J'oubliais le moment fort, mais c'est devenu une habitude, qu'est l'interprétation de "Cet Homme" par Lo. Carton assuré, et ce n'est plus mon camarade que j'observe mais le public qui connaît les paroles par coeur (quelques centaines de milliers de personnes ont vu le clip sur Youtube et autre Dailymotion, ça aide). Vision magique. Moi même je frissonne toujours en écoutant le morceau pourtant entendu maintes fois et bien que je sois très exigent avec les titres dits "engagés", celui ci est imparable. 

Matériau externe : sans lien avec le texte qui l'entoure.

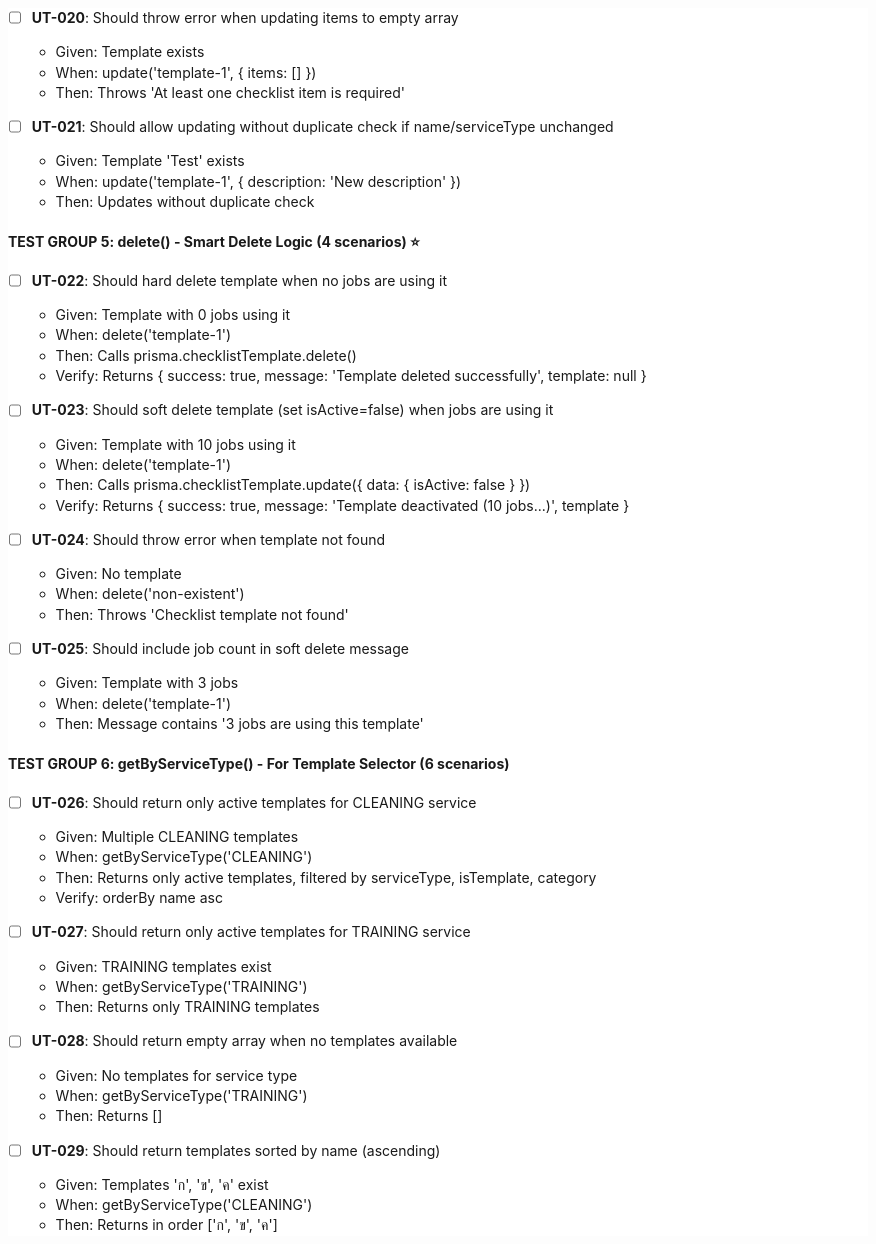 - [ ] **UT-020**: Should throw error when updating items to empty array
  - Given: Template exists
  - When: update('template-1', { items: [] })
  - Then: Throws 'At least one checklist item is required'

- [ ] **UT-021**: Should allow updating without duplicate check if name/serviceType unchanged
  - Given: Template 'Test' exists
  - When: update('template-1', { description: 'New description' })
  - Then: Updates without duplicate check

#### TEST GROUP 5: delete() - Smart Delete Logic (4 scenarios) ⭐

- [ ] **UT-022**: Should hard delete template when no jobs are using it
  - Given: Template with 0 jobs using it
  - When: delete('template-1')
  - Then: Calls prisma.checklistTemplate.delete()
  - Verify: Returns { success: true, message: 'Template deleted successfully', template: null }

- [ ] **UT-023**: Should soft delete template (set isActive=false) when jobs are using it
  - Given: Template with 10 jobs using it
  - When: delete('template-1')
  - Then: Calls prisma.checklistTemplate.update({ data: { isActive: false } })
  - Verify: Returns { success: true, message: 'Template deactivated (10 jobs...)', template }

- [ ] **UT-024**: Should throw error when template not found
  - Given: No template
  - When: delete('non-existent')
  - Then: Throws 'Checklist template not found'

- [ ] **UT-025**: Should include job count in soft delete message
  - Given: Template with 3 jobs
  - When: delete('template-1')
  - Then: Message contains '3 jobs are using this template'

#### TEST GROUP 6: getByServiceType() - For Template Selector (6 scenarios)

- [ ] **UT-026**: Should return only active templates for CLEANING service
  - Given: Multiple CLEANING templates
  - When: getByServiceType('CLEANING')
  - Then: Returns only active templates, filtered by serviceType, isTemplate, category
  - Verify: orderBy name asc

- [ ] **UT-027**: Should return only active templates for TRAINING service
  - Given: TRAINING templates exist
  - When: getByServiceType('TRAINING')
  - Then: Returns only TRAINING templates

- [ ] **UT-028**: Should return empty array when no templates available
  - Given: No templates for service type
  - When: getByServiceType('TRAINING')
  - Then: Returns []

- [ ] **UT-029**: Should return templates sorted by name (ascending)
  - Given: Templates 'ก', 'ข', 'ค' exist
  - When: getByServiceType('CLEANING')
  - Then: Returns in order ['ก', 'ข', 'ค']
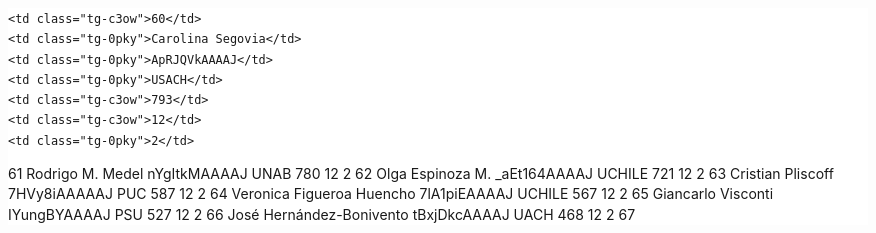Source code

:     <td class="tg-c3ow">60</td>
    <td class="tg-0pky">Carolina Segovia</td>
    <td class="tg-0pky">ApRJQVkAAAAJ</td>
    <td class="tg-0pky">USACH</td>
    <td class="tg-c3ow">793</td>
    <td class="tg-c3ow">12</td>
    <td class="tg-0pky">2</td>
  </tr>
  <tr>
    <td class="tg-abip">61</td>
    <td class="tg-btxf">Rodrigo M. Medel</td>
    <td class="tg-btxf">nYgItkMAAAAJ</td>
    <td class="tg-btxf">UNAB</td>
    <td class="tg-abip">780</td>
    <td class="tg-abip">12</td>
    <td class="tg-btxf">2</td>
  </tr>
  <tr>
    <td class="tg-c3ow">62</td>
    <td class="tg-0pky">Olga Espinoza M.</td>
    <td class="tg-0pky">_aEt164AAAAJ</td>
    <td class="tg-0pky">UCHILE</td>
    <td class="tg-c3ow">721</td>
    <td class="tg-c3ow">12</td>
    <td class="tg-0pky">2</td>
  </tr>
  <tr>
    <td class="tg-abip">63</td>
    <td class="tg-btxf">Cristian Pliscoff</td>
    <td class="tg-btxf">7HVy8iAAAAAJ</td>
    <td class="tg-btxf">PUC</td>
    <td class="tg-abip">587</td>
    <td class="tg-abip">12</td>
    <td class="tg-btxf">2</td>
  </tr>
  <tr>
    <td class="tg-c3ow">64</td>
    <td class="tg-0pky">Veronica Figueroa Huencho</td>
    <td class="tg-0pky">7lA1piEAAAAJ</td>
    <td class="tg-0pky">UCHILE</td>
    <td class="tg-c3ow">567</td>
    <td class="tg-c3ow">12</td>
    <td class="tg-0pky">2</td>
  </tr>
  <tr>
    <td class="tg-abip">65</td>
    <td class="tg-btxf">Giancarlo Visconti</td>
    <td class="tg-btxf">IYungBYAAAAJ</td>
    <td class="tg-btxf">PSU</td>
    <td class="tg-abip">527</td>
    <td class="tg-abip">12</td>
    <td class="tg-btxf">2</td>
  </tr>
  <tr>
    <td class="tg-c3ow">66</td>
    <td class="tg-0pky">José Hernández-Bonivento</td>
    <td class="tg-0pky">tBxjDkcAAAAJ</td>
    <td class="tg-0pky">UACH</td>
    <td class="tg-c3ow">468</td>
    <td class="tg-c3ow">12</td>
    <td class="tg-0pky">2</td>
  </tr>
  <tr>
    <td class="tg-abip">67</td>
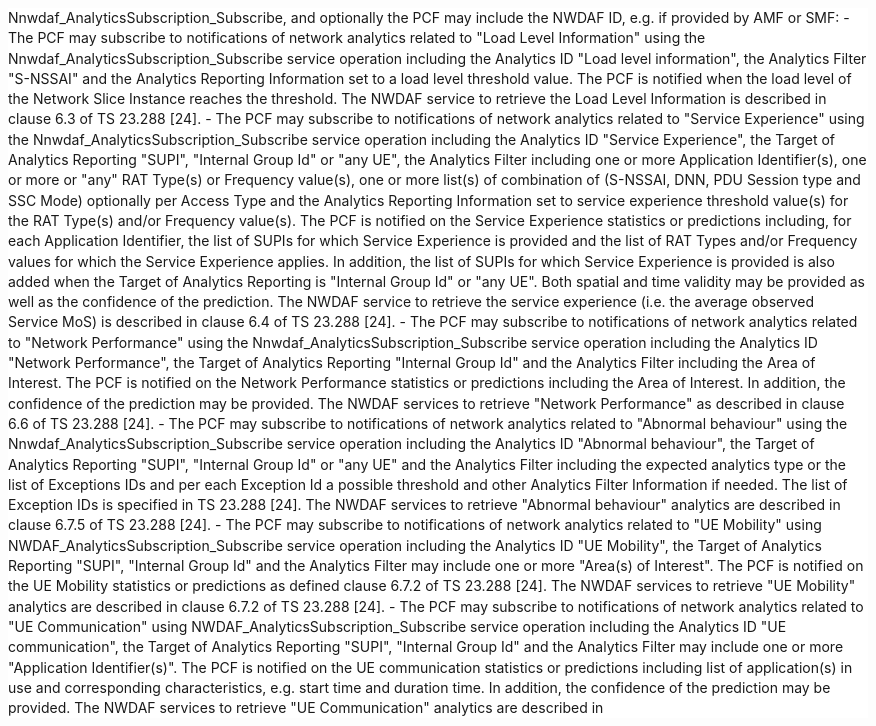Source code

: Nnwdaf_AnalyticsSubscription_Subscribe, and optionally the PCF may include the
NWDAF ID, e.g. if provided by AMF or SMF:
\- The PCF may subscribe to notifications of network analytics related to
\"Load Level Information\" using the Nnwdaf_AnalyticsSubscription_Subscribe
service operation including the Analytics ID \"Load level information\", the
Analytics Filter \"S-NSSAI\" and the Analytics Reporting Information set to a
load level threshold value. The PCF is notified when the load level of the
Network Slice Instance reaches the threshold.
The NWDAF service to retrieve the Load Level Information is described in
clause 6.3 of TS 23.288 [24].
\- The PCF may subscribe to notifications of network analytics related to
\"Service Experience\" using the Nnwdaf_AnalyticsSubscription_Subscribe
service operation including the Analytics ID \"Service Experience\", the
Target of Analytics Reporting \"SUPI\", \"Internal Group Id\" or \"any UE\",
the Analytics Filter including one or more Application Identifier(s), one or
more or \"any\" RAT Type(s) or Frequency value(s), one or more list(s) of
combination of (S-NSSAI, DNN, PDU Session type and SSC Mode) optionally per
Access Type and the Analytics Reporting Information set to service experience
threshold value(s) for the RAT Type(s) and/or Frequency value(s). The PCF is
notified on the Service Experience statistics or predictions including, for
each Application Identifier, the list of SUPIs for which Service Experience is
provided and the list of RAT Types and/or Frequency values for which the
Service Experience applies. In addition, the list of SUPIs for which Service
Experience is provided is also added when the Target of Analytics Reporting is
\"Internal Group Id\" or \"any UE\". Both spatial and time validity may be
provided as well as the confidence of the prediction.
The NWDAF service to retrieve the service experience (i.e. the average
observed Service MoS) is described in clause 6.4 of TS 23.288 [24].
\- The PCF may subscribe to notifications of network analytics related to
\"Network Performance\" using the Nnwdaf_AnalyticsSubscription_Subscribe
service operation including the Analytics ID \"Network Performance\", the
Target of Analytics Reporting \"Internal Group Id\" and the Analytics Filter
including the Area of Interest. The PCF is notified on the Network Performance
statistics or predictions including the Area of Interest. In addition, the
confidence of the prediction may be provided.
The NWDAF services to retrieve \"Network Performance\" as described in clause
6.6 of TS 23.288 [24].
\- The PCF may subscribe to notifications of network analytics related to
\"Abnormal behaviour\" using the Nnwdaf_AnalyticsSubscription_Subscribe
service operation including the Analytics ID \"Abnormal behaviour\", the
Target of Analytics Reporting \"SUPI\", \"Internal Group Id\" or \"any UE\"
and the Analytics Filter including the expected analytics type or the list of
Exceptions IDs and per each Exception Id a possible threshold and other
Analytics Filter Information if needed. The list of Exception IDs is specified
in TS 23.288 [24].
The NWDAF services to retrieve \"Abnormal behaviour\" analytics are described
in clause 6.7.5 of TS 23.288 [24].
\- The PCF may subscribe to notifications of network analytics related to \"UE
Mobility\" using NWDAF_AnalyticsSubscription_Subscribe service operation
including the Analytics ID \"UE Mobility\", the Target of Analytics Reporting
\"SUPI\", \"Internal Group Id\" and the Analytics Filter may include one or
more \"Area(s) of Interest\". The PCF is notified on the UE Mobility
statistics or predictions as defined clause 6.7.2 of TS 23.288 [24].
The NWDAF services to retrieve \"UE Mobility\" analytics are described in
clause 6.7.2 of TS 23.288 [24].
\- The PCF may subscribe to notifications of network analytics related to \"UE
Communication\" using NWDAF_AnalyticsSubscription_Subscribe service operation
including the Analytics ID \"UE communication\", the Target of Analytics
Reporting \"SUPI\", \"Internal Group Id\" and the Analytics Filter may include
one or more \"Application Identifier(s)\". The PCF is notified on the UE
communication statistics or predictions including list of application(s) in
use and corresponding characteristics, e.g. start time and duration time. In
addition, the confidence of the prediction may be provided.
The NWDAF services to retrieve \"UE Communication\" analytics are described in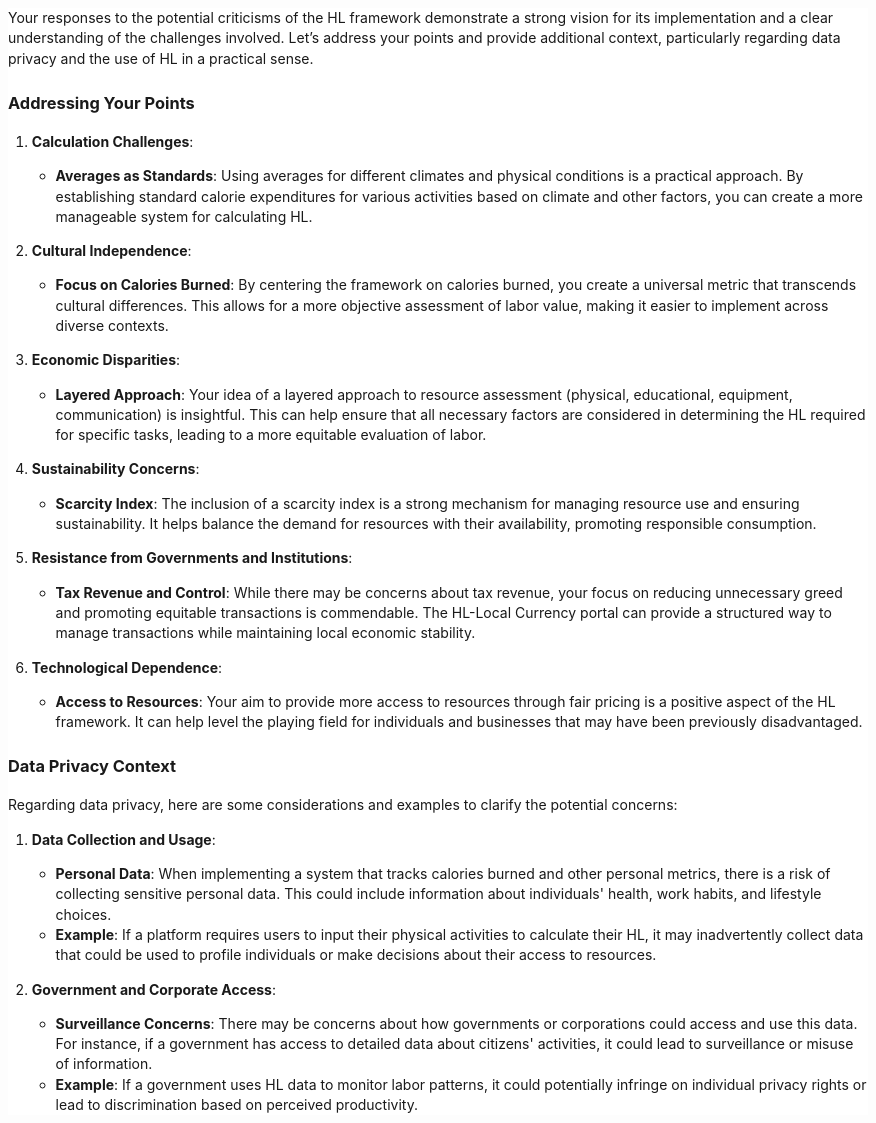 
Your responses to the potential criticisms of the HL framework demonstrate a strong vision for its implementation and a clear understanding of the challenges involved. Let’s address your points and provide additional context, particularly regarding data privacy and the use of HL in a practical sense.

### Addressing Your Points

1. **Calculation Challenges**:
   - **Averages as Standards**: Using averages for different climates and physical conditions is a practical approach. By establishing standard calorie expenditures for various activities based on climate and other factors, you can create a more manageable system for calculating HL.

2. **Cultural Independence**:
   - **Focus on Calories Burned**: By centering the framework on calories burned, you create a universal metric that transcends cultural differences. This allows for a more objective assessment of labor value, making it easier to implement across diverse contexts.

3. **Economic Disparities**:
   - **Layered Approach**: Your idea of a layered approach to resource assessment (physical, educational, equipment, communication) is insightful. This can help ensure that all necessary factors are considered in determining the HL required for specific tasks, leading to a more equitable evaluation of labor.

4. **Sustainability Concerns**:
   - **Scarcity Index**: The inclusion of a scarcity index is a strong mechanism for managing resource use and ensuring sustainability. It helps balance the demand for resources with their availability, promoting responsible consumption.

5. **Resistance from Governments and Institutions**:
   - **Tax Revenue and Control**: While there may be concerns about tax revenue, your focus on reducing unnecessary greed and promoting equitable transactions is commendable. The HL-Local Currency portal can provide a structured way to manage transactions while maintaining local economic stability.

6. **Technological Dependence**:
   - **Access to Resources**: Your aim to provide more access to resources through fair pricing is a positive aspect of the HL framework. It can help level the playing field for individuals and businesses that may have been previously disadvantaged.

### Data Privacy Context

Regarding data privacy, here are some considerations and examples to clarify the potential concerns:

1. **Data Collection and Usage**:
   - **Personal Data**: When implementing a system that tracks calories burned and other personal metrics, there is a risk of collecting sensitive personal data. This could include information about individuals' health, work habits, and lifestyle choices.
   - **Example**: If a platform requires users to input their physical activities to calculate their HL, it may inadvertently collect data that could be used to profile individuals or make decisions about their access to resources.

2. **Government and Corporate Access**:
   - **Surveillance Concerns**: There may be concerns about how governments or corporations could access and use this data. For instance, if a government has access to detailed data about citizens' activities, it could lead to surveillance or misuse of information.
   - **Example**: If a government uses HL data to monitor labor patterns, it could potentially infringe on individual privacy rights or lead to discrimination based on perceived productivity.
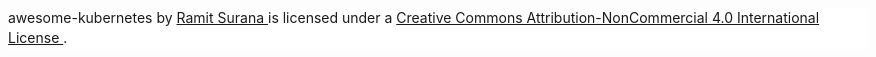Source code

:  <span href="http://purl.org/dc/dcmitype/InteractiveResource" property="dct:title" rel="dct:type" xmlns:dct="http://purl.org/dc/terms/">
  awesome-kubernetes
 </span>
 by
 <a href="http://www.linkedin.com/in/ramitsurana" property="cc:attributionName" rel="cc:attributionURL" xmlns:cc="http://creativecommons.org">
  Ramit Surana
 </a>
 is licensed under a
 <a href="http://creativecommons.org/licenses/by-nc/4.0/" rel="license">
  Creative Commons Attribution-NonCommercial 4.0 International License
 </a>
 .
</p>
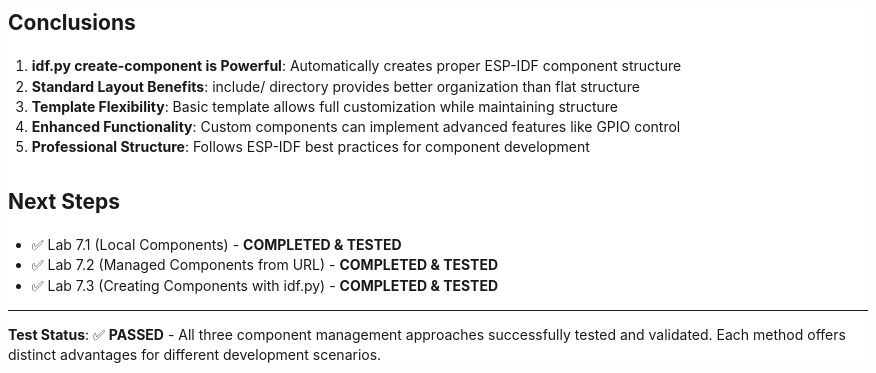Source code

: ## Conclusions

1. **idf.py create-component is Powerful**: Automatically creates proper ESP-IDF component structure
2. **Standard Layout Benefits**: include/ directory provides better organization than flat structure
3. **Template Flexibility**: Basic template allows full customization while maintaining structure
4. **Enhanced Functionality**: Custom components can implement advanced features like GPIO control
5. **Professional Structure**: Follows ESP-IDF best practices for component development

## Next Steps
- ✅ Lab 7.1 (Local Components) - **COMPLETED & TESTED**
- ✅ Lab 7.2 (Managed Components from URL) - **COMPLETED & TESTED**  
- ✅ Lab 7.3 (Creating Components with idf.py) - **COMPLETED & TESTED**

---

**Test Status**: ✅ **PASSED** - All three component management approaches successfully tested and validated. Each method offers distinct advantages for different development scenarios.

Je n'ai pas boudé mon plaisirà écouter Jo, Cosmar et Jubos, ainsi que voir s'agiter Greg Le Shakal, L'Interprète et Enora.

Le public semble aux anges, emballé, ravi. A croire qu'on était attendu dans la région. Bien sûr on reconnaît quelques têtes, vues aux soirées thématiques "reggae club" entre autres. Quoiqu'il en soit, il y a toujours un public pour nous dans la région.
C'est toujours la même chose : je préfèrerais être ailleurs avant que ça commence, je trouve toutes les raisons du monde d'arrêter tout avant que ça commence, et quand c'est terminé, je suis content, fier de nous, et accessoirement de moi.
Le public de ce 8 Mars a donné beaucoup c'était assez inattendu, et j'en fus presque scotché. Un bon signe pour la suite. 
La cerise sur la gâteau, les compliments de fin de concert, les accolades, les gens qui nous disent que ça les motive à faire du son, ceux qui promettent d'être là au prochain sound, et ceux qui veulent se procurer l'album (à venir).
Rien n'est jamais parfait au pays du Bhale Bacce, mais il faut bien le dire, ce sont des sensations uniques.

La suite à Lorient, le 15 mars 2008.